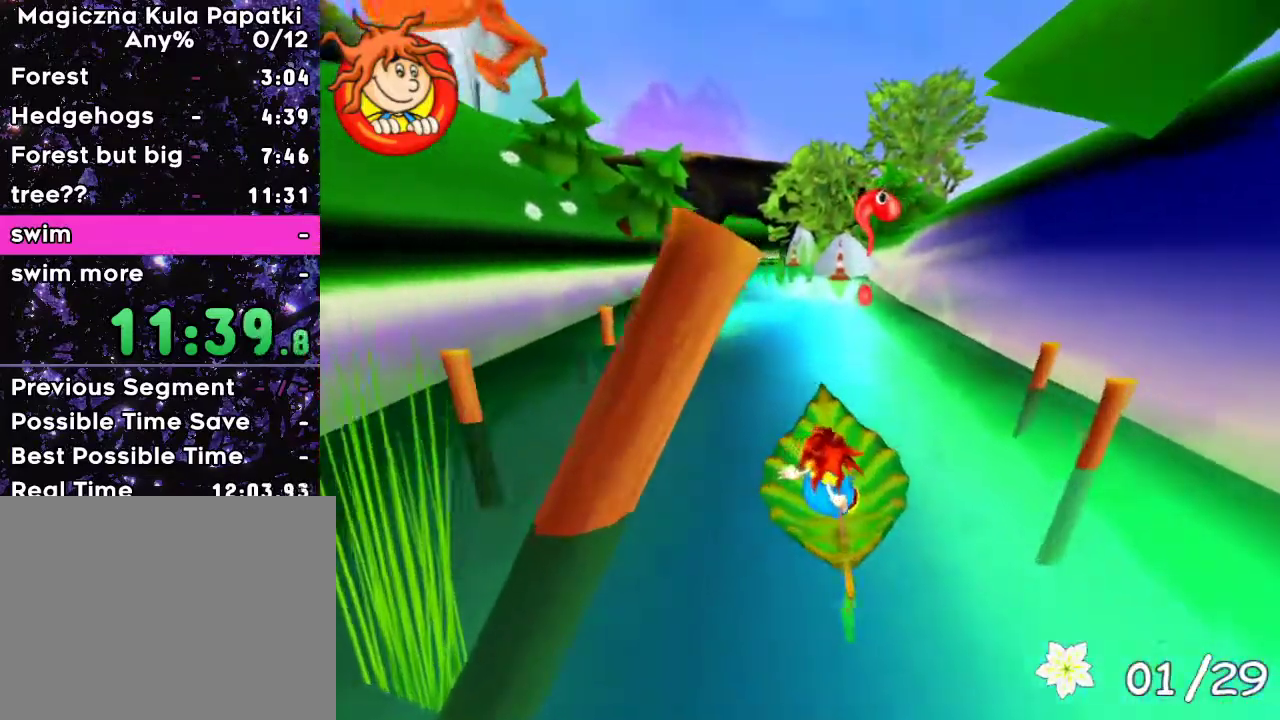
{"keys": ["up"], "events": [[50, "left", "up"], [333, "right", "down"], [417, "right", "up"]]}
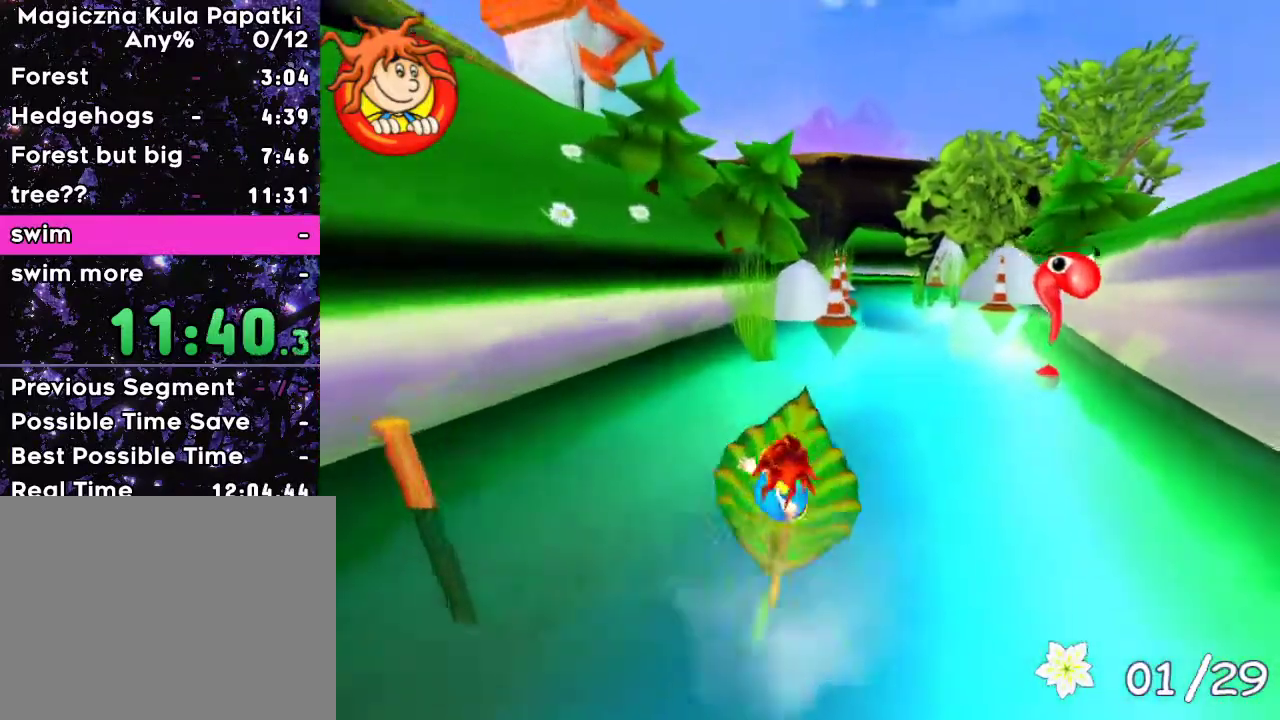
{"keys": ["left", "up"], "events": [[250, "right", "down"], [350, "right", "up"], [467, "left", "down"]]}
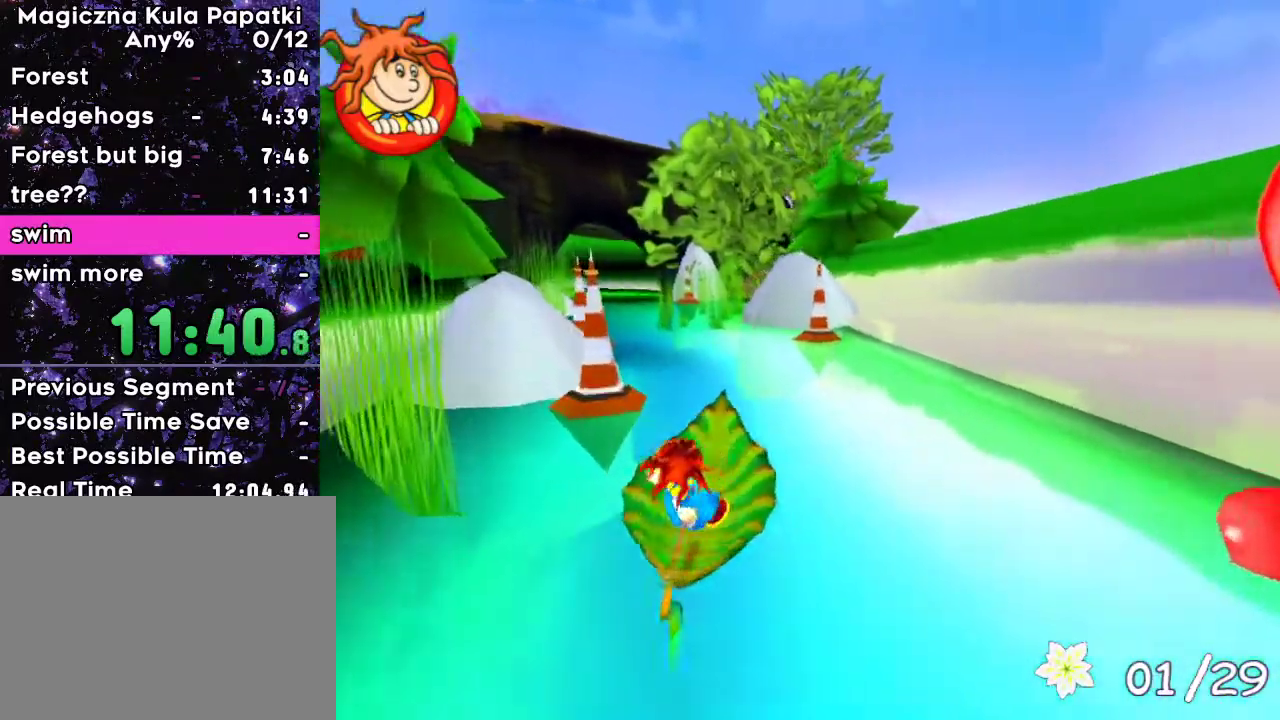
{"keys": ["up"], "events": [[67, "left", "up"], [233, "left", "down"], [300, "left", "up"]]}
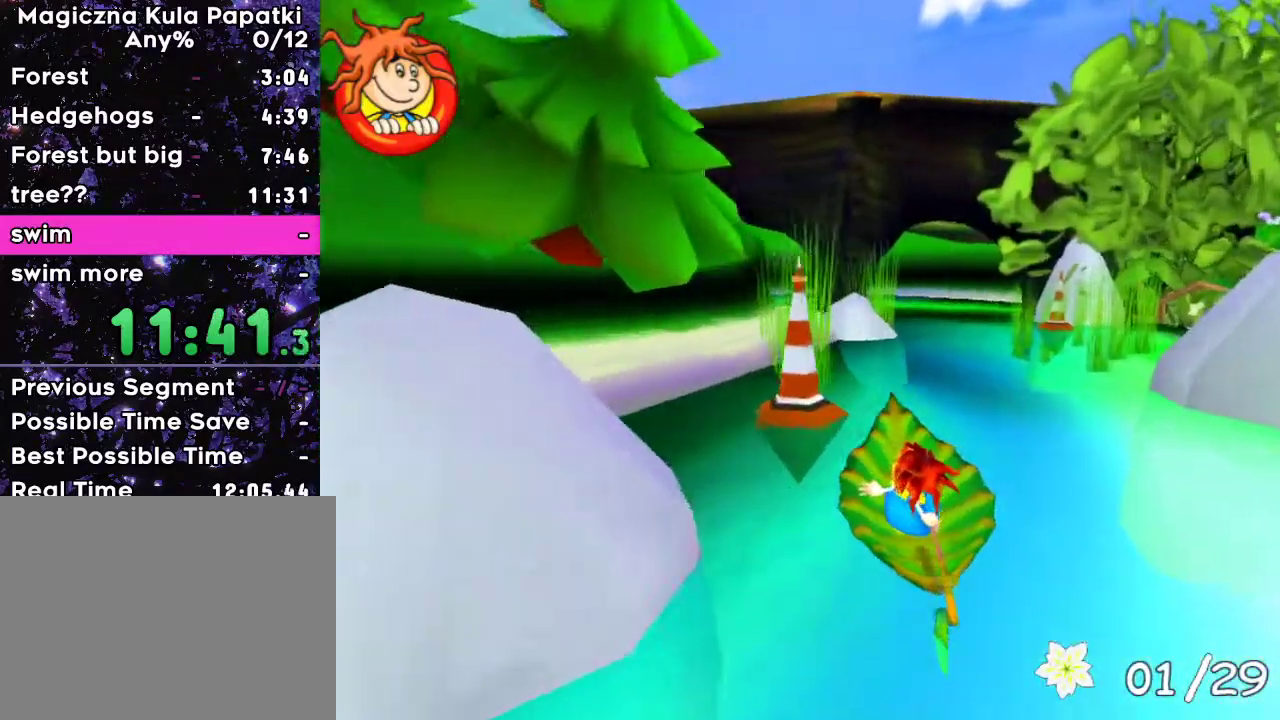
{"keys": ["left", "up"], "events": [[67, "right", "down"], [250, "right", "up"], [450, "left", "down"]]}
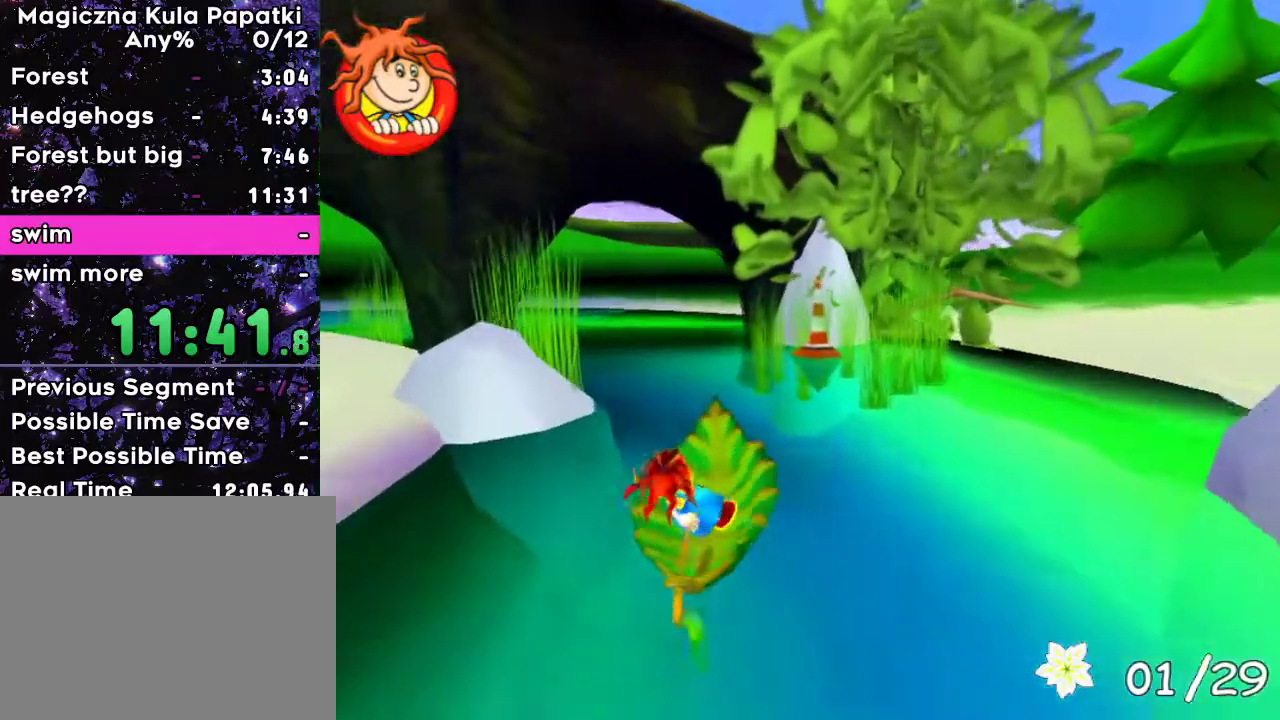
{"keys": ["left", "up"], "events": [[83, "left", "up"], [233, "left", "down"], [283, "left", "up"], [467, "left", "down"]]}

* * * *

*Exercise directions*:
Pictures are to be left out. Everything else in the records must be written out exactly.

*Result of this task*:
{"keys": ["up"], "events": [[50, "left", "up"], [333, "right", "down"], [417, "right", "up"]]}
{"keys": ["left", "up"], "events": [[250, "right", "down"], [350, "right", "up"], [467, "left", "down"]]}
{"keys": ["up"], "events": [[67, "left", "up"], [233, "left", "down"], [300, "left", "up"]]}
{"keys": ["left", "up"], "events": [[67, "right", "down"], [250, "right", "up"], [450, "left", "down"]]}
{"keys": ["left", "up"], "events": [[83, "left", "up"], [233, "left", "down"], [283, "left", "up"], [467, "left", "down"]]}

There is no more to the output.